* _Passage provided_:

-- start --

Using the scaling factor a given previously, the sizes of the training data set may be reduced. In this case, the training sets can be run at a single flow rate q, and the pumping times may be subsequently scaled by α. For example, if the invasion volume is determined to be v, the pumpout ANN model determines a sample quality time sequence using q. Qmax is determined and substituted as qT, and the time scaling factor α is calculated to scale time pumping times. To further reduce the size of the training set all of the ANN models can be run at a typical initial invasion depth or volume.

In another example, the invasion depth and flow rate may be predicted from an additional ANN. Specifically, an ANN is trained using a set of invasion depth results using a 3D model by applying the axisymmetric invasion results to a 3D model as described previously. An 1-D axisymmetric finite element method is used to predict the level of invasion and the invasion depth is used as an input to this ANN to predict an invasion depth. The invasion depth is then used to scale the predicted output of the system.

-- end --

* _Supplied material_:
-- start --

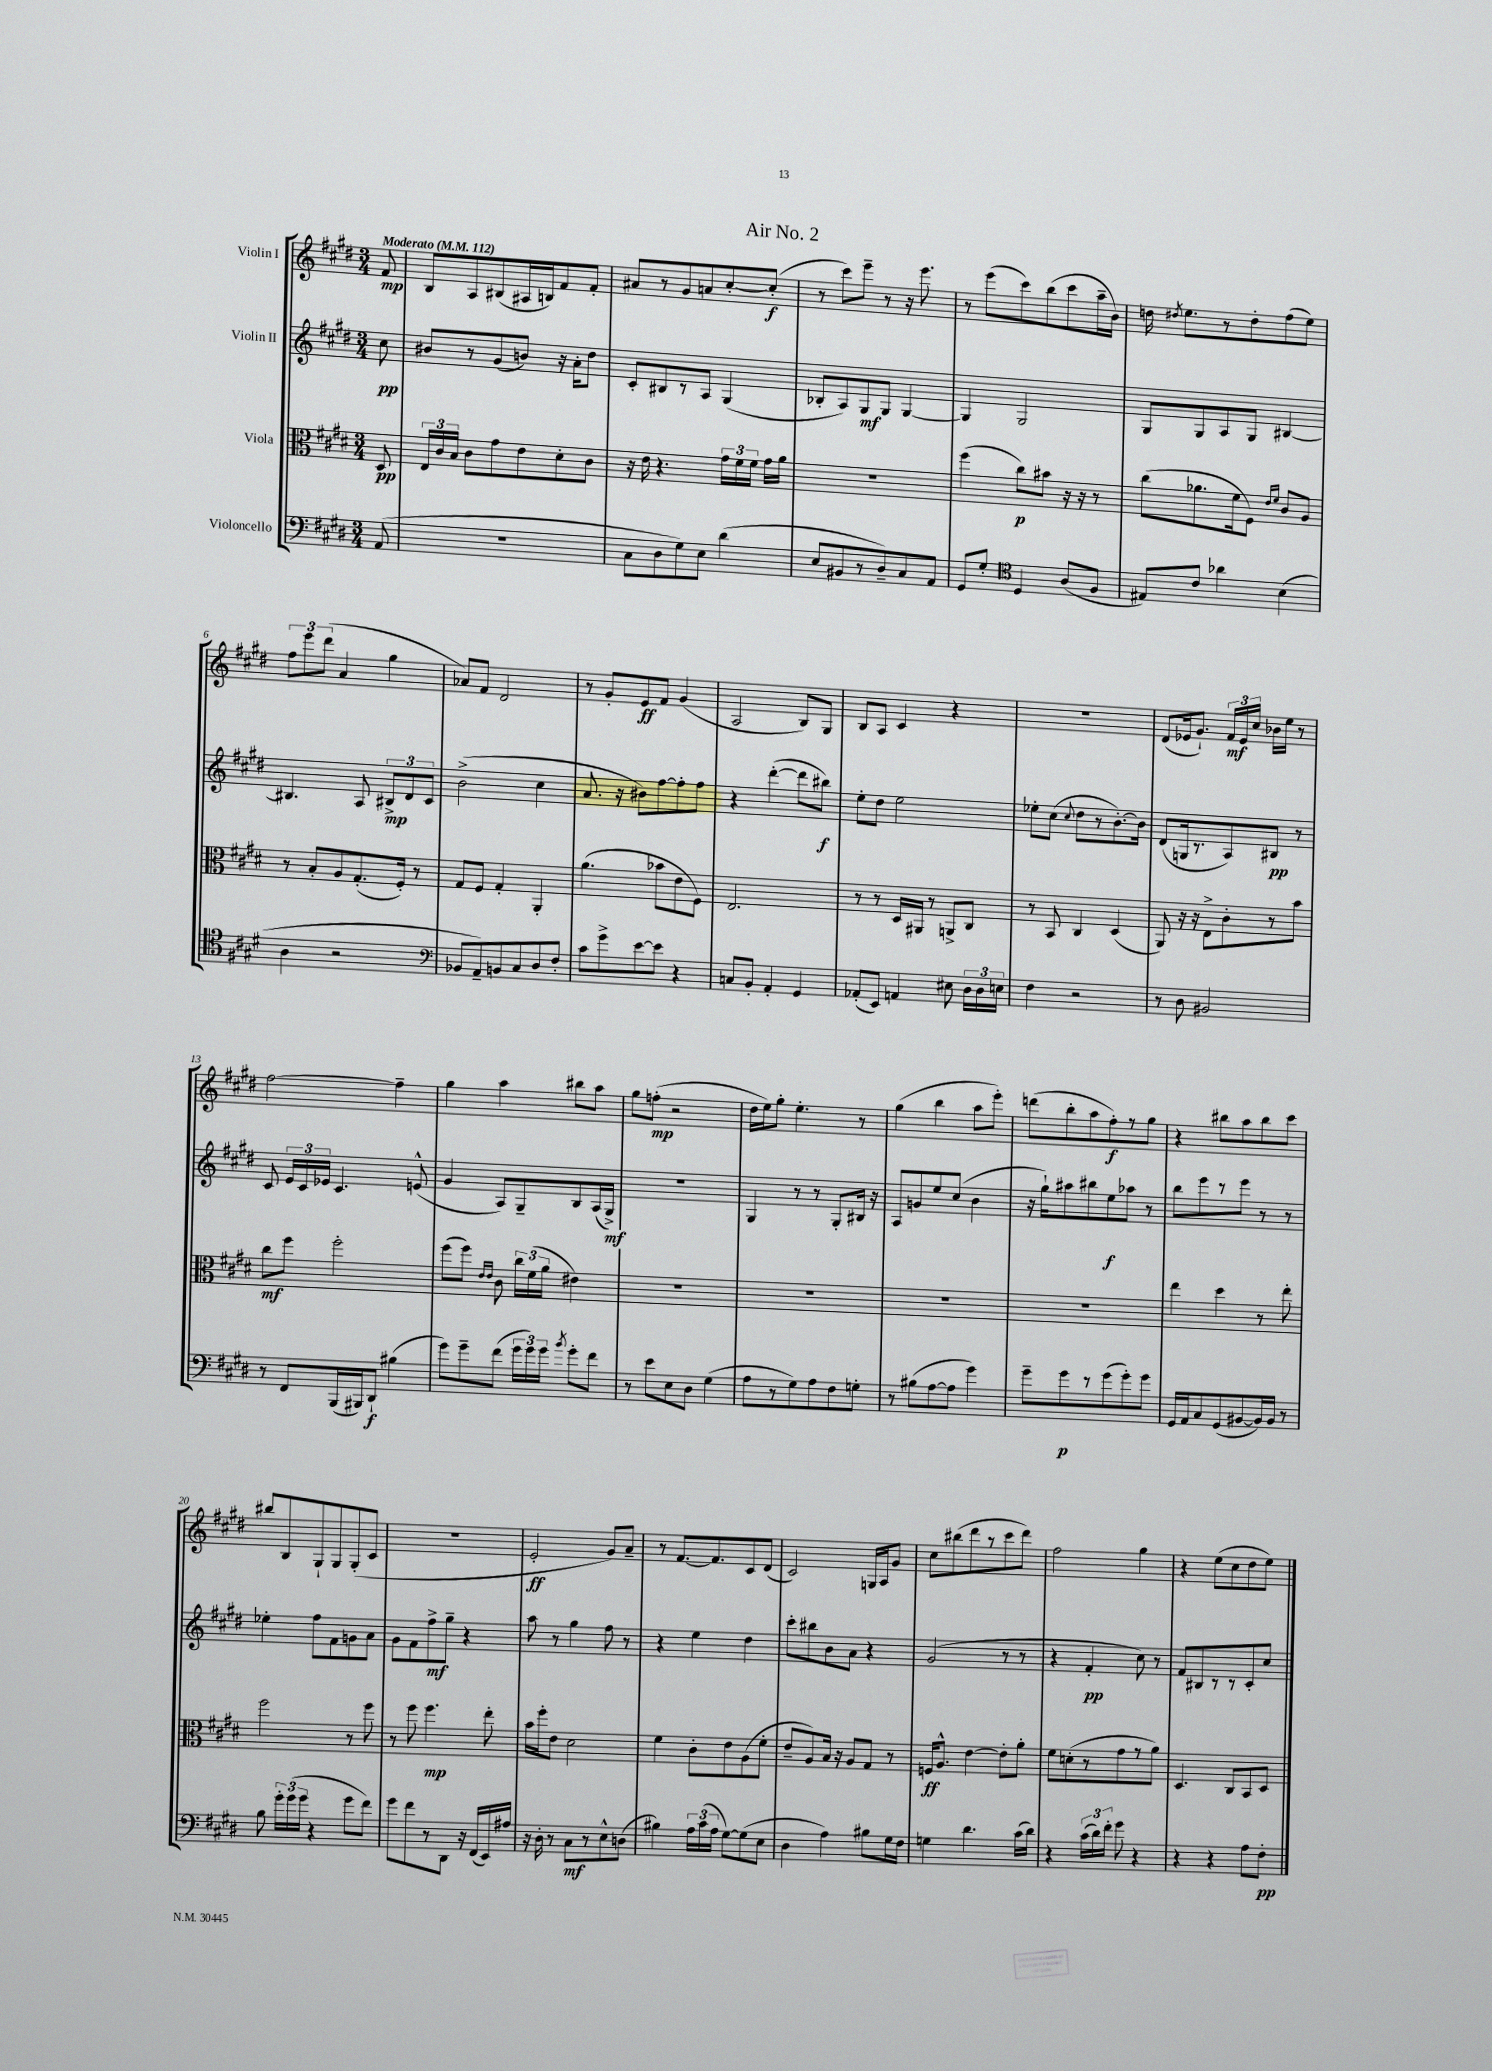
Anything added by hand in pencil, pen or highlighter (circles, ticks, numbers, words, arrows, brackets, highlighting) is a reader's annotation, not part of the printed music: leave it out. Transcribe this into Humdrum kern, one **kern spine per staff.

-- end --

* _Task requirements_:
1 > In the passage on ANN invasion models, list each distinct symbol that appears from the sentence beginning "In this case" through the end of that paragraph.
2 > According to the passage on ANN invasion models, what is the invasion depth used to scale?
3 > Retype the part of the passage on ANN invasion models that runs between "Using the scaling" and "depth or volume.", inclusive.

* _Written answers_:
1 > q, α, v, Qmax, qT

2 > The predicted output of the system.

3 >
Using the scaling factor a given previously, the sizes of the training data set may be reduced. In this case, the training sets can be run at a single flow rate q, and the pumping times may be subsequently scaled by α. For example, if the invasion volume is determined to be v, the pumpout ANN model determines a sample quality time sequence using q. Qmax is determined and substituted as qT, and the time scaling factor α is calculated to scale time pumping times. To further reduce the size of the training set all of the ANN models can be run at a typical initial invasion depth or volume.